Jakarta, KBKNews.id — Presiden Prabowo Subianto dijadwalkan melakukan perombakan terbatas (reshuffle) Kabinet Merah Putih di Istana Negara pada Kamis sore (5/2/2026). Agenda tersebut mencakup pengisian posisi strategis di Kementerian Keuangan serta pelantikan hakim baru Mahkamah Konstitusi (MK).
Perombakan ini menjadi bagian dari langkah Presiden untuk memastikan kesinambungan kerja pemerintahan. Khususnya setelah adanya kekosongan jabatan di sektor keuangan dan lembaga peradilan konstitusi.
Kursi Wakil Menteri Keuangan Segera Terisi
Fokus utama reshuffle kali ini adalah pengisian jabatan Wakil Menteri Keuangan, yang kosong setelah Thomas Djiwandono meninggalkan posisinya untuk menjabat sebagai Deputi Gubernur Bank Indonesia sejak 27 Januari 2026.
Menteri Sekretaris Negara, Prasetyo Hadi, mengonfirmasi pemerintah telah mempersiapkan pengisian posisi tersebut. Namun, hingga sehari sebelum pelantikan, Presiden belum menetapkan nama pengganti secara resmi.
“Kalau rencananya ada, tetapi sampai tadi malam belum diputuskan. Jadi kemungkinan hanya pengisian jabatan yang ditinggalkan Bapak Thomas Djiwandono,” ujar Prasetyo di Kantor Bappenas, Jakarta, Kamis (5/2/2026).
Kekosongan jabatan Wamenkeu menjadi perhatian. Ini karena posisi ini memiliki peran penting dalam membantu Menteri Keuangan mengelola kebijakan fiskal, stabilitas anggaran negara, serta reformasi sektor keuangan.
Juda Agung Disebut Kandidat Terkuat
Di tengah proses penentuan, nama Juda Agung muncul sebagai kandidat yang paling kuat untuk mengisi posisi Wakil Menteri Keuangan. Juda sebelumnya menjabat sebagai Deputi Gubernur Bank Indonesia. Dia dikenal memiliki pengalaman panjang di bidang moneter dan kebijakan ekonomi.

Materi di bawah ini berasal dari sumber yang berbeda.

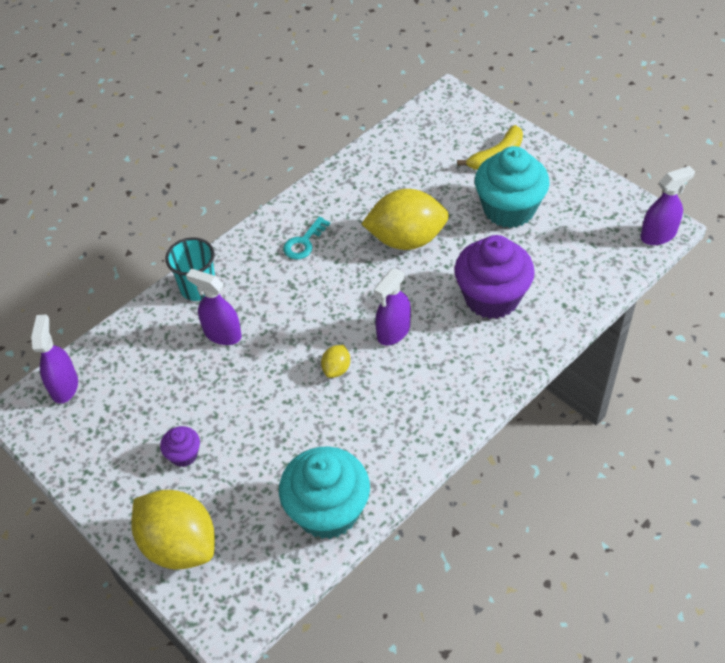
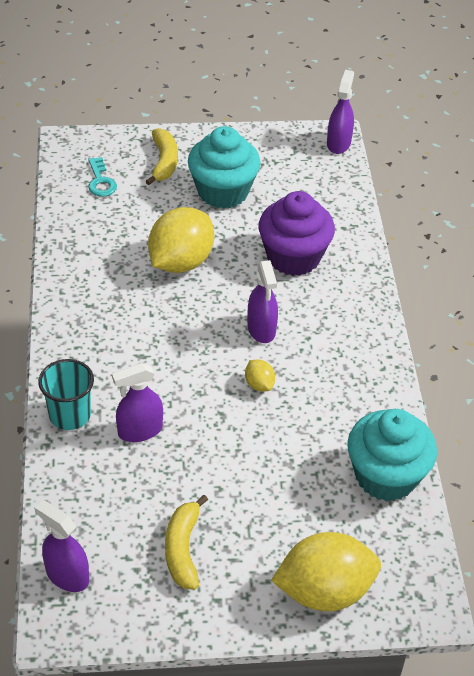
camera: 55 degrees left, 5 degrees down
purple cupcake [160,426,200,467] -> none
turquoise key [283,217,330,260] -> turquoise key moved to [88,157,117,197]
none -> yellow banana [165,495,208,590]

Menteri Keuangan Purbaya Yudhi Sadewa tidak menampik, Juda menjadi salah satu sosok yang dipertimbangkan secara serius.
“Kelihatannya salah satu calon yang kuat. Saya sudah bertemu beliau dan memang merupakan kandidat yang sangat kuat,” kata Purbaya.
Meski demikian, keputusan akhir tetap berada di tangan Presiden Prabowo selaku pemegang kewenangan penuh dalam penunjukan pejabat kabinet.
Presiden Lantik Adies Kadir sebagai Hakim Mahkamah Konstitusi
Selain pengisian posisi di Kementerian Keuangan, Presiden Prabowo juga akan melantik Adies Kadir sebagai hakim Mahkamah Konstitusi. Adies merupakan calon hakim yang diajukan oleh DPR RI dan telah mendapat persetujuan melalui sidang paripurna.
Menurut Prasetyo Hadi, pelantikan tersebut akan ditandai dengan pengucapan sumpah jabatan di hadapan Presiden.
“Nanti sore akan ada agenda pengucapan sumpah Hakim MK di hadapan Bapak Presiden,” ujarnya.
Adies Kadir akan menggantikan Arief Hidayat, yang memasuki masa pensiun pada Februari 2026.
DPR Dorong Penguatan Peran Mahkamah Konstitusi
Penunjukan Adies Kadir sebagai hakim konstitusi telah melalui proses seleksi di DPR, termasuk persetujuan seluruh fraksi di Komisi III pada 26 Januari 2026.
Ketua Komisi III DPR RI, Habiburokhman, menegaskan pemilihan hakim konstitusi yang kredibel sangat penting untuk menjaga integritas lembaga tersebut.
“Komisi III DPR menilai penting menghadirkan hakim konstitusi dengan pemahaman hukum yang kuat dan rekam jejak yang baik, guna menjaga kehormatan Mahkamah Konstitusi,” ujarnya.
Keputusan ini mengacu pada ketetapan DPR Nomor 11/DPR.RI/1/2025-2026.
Perombakan kabinet kali ini diperkirakan bersifat terbatas dan lebih berfokus pada pengisian jabatan kosong, bukan perubahan besar dalam struktur pemerintahan.